Question

a football goal crossbar is 10 feet high.suppose a football placed on the field is 30 yards horizontally from a goal crossbar. a football player wants to kick the ball to score .discuss what initial velocity magnitude in si unit and initial velocity degree angle to the horizontal you would use so that the ball just clears the crossbar .show your work ( note 3.28 feet=1 meter.3feet=1 yard.) use si unit only please.please explain why each velocity and angle is chosen.​

Answer 1

Given:

Height of the goal crossbar $=10ft$

Distance of the football from the goal bar $=30yards$

$1m=3.28ft$

$1yard=3ft$

To find:

1. Initial velocity of projection.
2. Angle of projection.

Solution:

Step 1

We have been given that the football player is standing at a

distance of $30$ yards = $27.4$ meter from the goal crossbar, which is at a

height of $10$ feet = $3.048$ meter above the ground.

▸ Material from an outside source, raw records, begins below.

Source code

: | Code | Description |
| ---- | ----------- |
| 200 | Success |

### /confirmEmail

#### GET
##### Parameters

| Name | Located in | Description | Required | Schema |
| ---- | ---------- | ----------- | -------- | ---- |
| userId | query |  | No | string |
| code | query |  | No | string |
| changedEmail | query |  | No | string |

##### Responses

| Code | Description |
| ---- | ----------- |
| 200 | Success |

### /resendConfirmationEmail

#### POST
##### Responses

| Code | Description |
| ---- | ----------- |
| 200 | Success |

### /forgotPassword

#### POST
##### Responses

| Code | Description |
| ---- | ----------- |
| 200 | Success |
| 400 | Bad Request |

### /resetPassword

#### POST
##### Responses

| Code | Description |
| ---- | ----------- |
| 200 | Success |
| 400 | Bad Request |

Let O be the point from which the football is kicked and the football follows a projectile motion till the goal is reached.

For getting a proper goal, the ball needs to be a bit lower than the height of the crossbar lets assume it to be at 3 meters.

Now,

The range of a projectile is given by $R=\frac{u^{2}sin2\alpha }{g}$

The height of a projectile is given by $H=\frac{u^{2} .sin^{2}\alpha }{2g}$

Where, $\alpha$ is the angle made by the projectile with the horizontal.

Step 2

Now, if we take the ratio of range and height, we get

$\frac{R}{H} =(\frac{u^{2}sin2\alpha }{g})(\frac{2g}{u^{2} sin^{2}\alpha } )$  

$\frac{R}{H} =\frac{2.sin2\alpha }{sin^{2}\alpha }$

$\frac{R}{H}=\frac{2(2sin\alpha .cos\alpha )}{sin^{2} \alpha }$

$\frac{R}{H} =4cot\alpha$

$4cot\alpha =\frac{27.4}{3}$

$cot\alpha =2.29$

$\alpha =23.5$°  $(approx)$

Hence, the angle with which the football needs to be kicked to get a goal with respect to the horizontal is 23.5°.

Step 3

Now,

We know, the height required for getting a goal is 3 m. Hence, we get

$\frac{u^{2} .sin^{2}\alpha }{2g}=3$

Substituting the values of $\alpha =23.5^{o}$ we get, we get $sin(23.5)=0.4$,

$\frac{u^{2} .(0.4)^{2} }{2(10)}=3$

$u^{2} =5\sqrt{15}$

$u=5$ × $3.8$

$u=19m/s$

Hence, the velocity with the ball needs to be kicked such that it gets into the goal is 19 m/s.

Final answer:

Hence,

1. The football needs to kicked with a speed of 19 m/s.
2. The football needs to be kicked at an angle of 23.5° with respect to the horizontal.